# Finite State Machine that only accepts strings with equal number of 0's and 1's

Question: Suppose you have a finite state machine that accepts only strings with an equal number of zeros and ones. Show that you can then construct a finite state machine that accepts only strings of the form 0^n 1^n, i.e., an arbitrary finite number of zeros followed by the same number of ones.

My attempt at a response:

A Finite State Machine that accepts strings with an equal number of 0’s and 1’s (e.g. n zeros and n one's, where n is some arbitrary finite number), must have a counter that keeps track of the total number of 0's and 1's. This is impossible, since by definition a FSM has no counter or memory. But suppose this were possible. Then it’d be possible to construct another FSM that keeps track of the count of consecutive 0's in the prefix of a given string, and ensure that number equals the count of consecutive 1's in the suffix of that string.

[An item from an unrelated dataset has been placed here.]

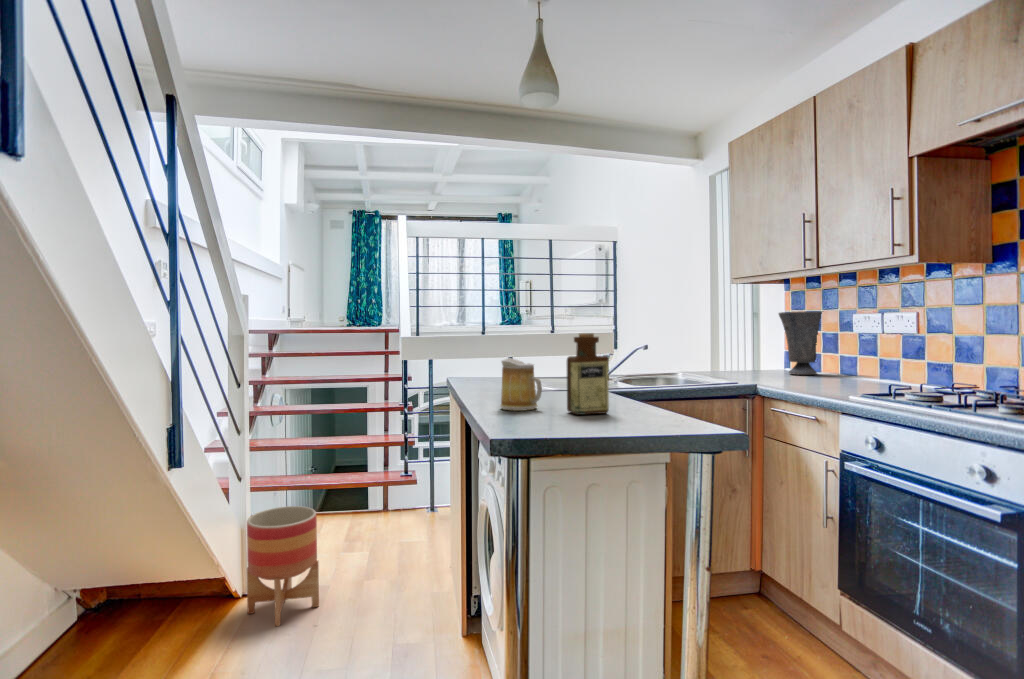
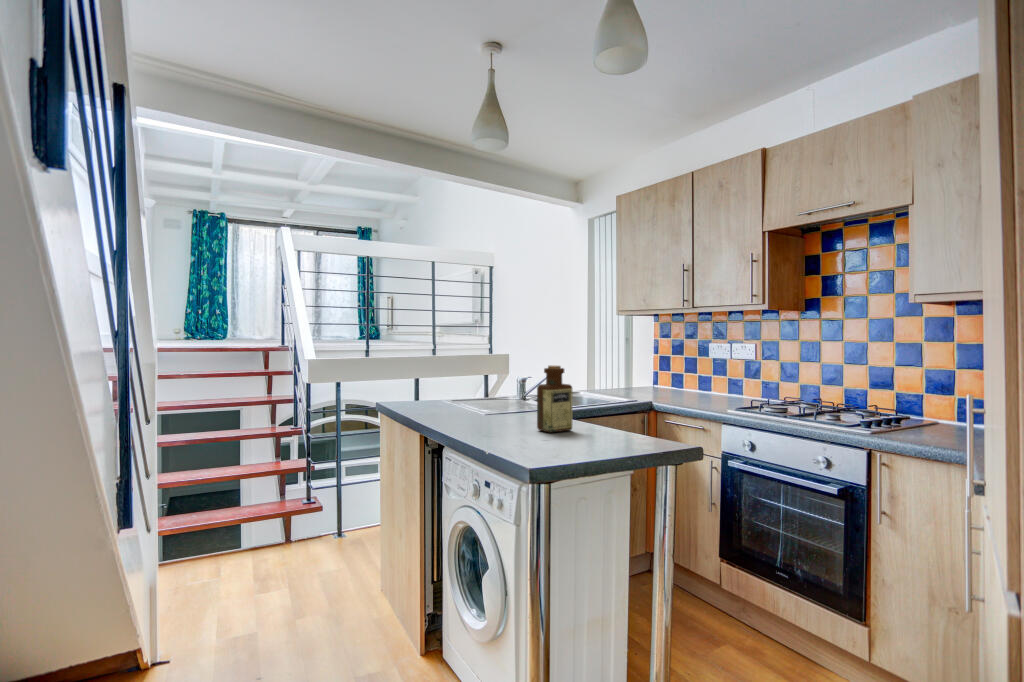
vase: present [779,311,822,375] -> none [653,339,691,391]
mug: present [500,358,542,411] -> none [477,386,514,431]
planter: present [247,506,319,626] -> none [187,533,262,655]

I feel like there is more to the answer than this, but I don't really know what else can be said. I know that no FSM can be constructed to accept only strings in the format 0^n 1^n where n could be any arbitrary nonnegative integer, but that it is possible to do for any fixed, specific value of n. For example, it's possible to build FSM to accept only strings that contain three 0's, followed by three 1's. But I don't know whether this detail is relevant at all. Thanks for any help.

• "By definition a FSM has [no memory]" - yes it does, it has the current state! – user253751 Feb 22 '16 at 23:27

The question is not really well-defined since there is no FSM that accepts your language $L$, so the existence of such an FSM implies anything – for example, $2+2=3$.

However, the intended solution was to notice that $$L \cap 0^*1^* = \{0^n1^n : n \geq 0\}.$$ Since the regular languages are closed under intersection, this shows that an FSM for $L$ can be converted to one of $\{0^n1^n : n \geq 0\}$.

Your attempt claims that an FSM accepting $L$ must have a counter. This is not a formal statement: it has no formal content. It's just intuition. A PDA for $L$ also doesn't have a counter; it has a stack. Counter is not a well-defined technical notion.

• See here for lots of examples of abstract machines with counters. – Rick Decker Feb 22 '16 at 21:34
• @RickDecker Of course it is possible to define an alternative machine with a counter. The point is that an FSM isn't one of them. This means the OP is referring to some vague notion of an FSM "having" a counter by some indirect mechanism. This is not a well-defined concept. – Erick Wong Feb 25 '16 at 22:34

Step 1: Show this finite state machine does not exist

Step 2: P∧¬P→Q

Elaboration on step 1: For any number of states in the machine N there is a number of consecutive zeros N+1 that it cannot distinguish from another number of consecutive zeros M. Therefore, the machine will will match M zeros followed by N ones which it should not.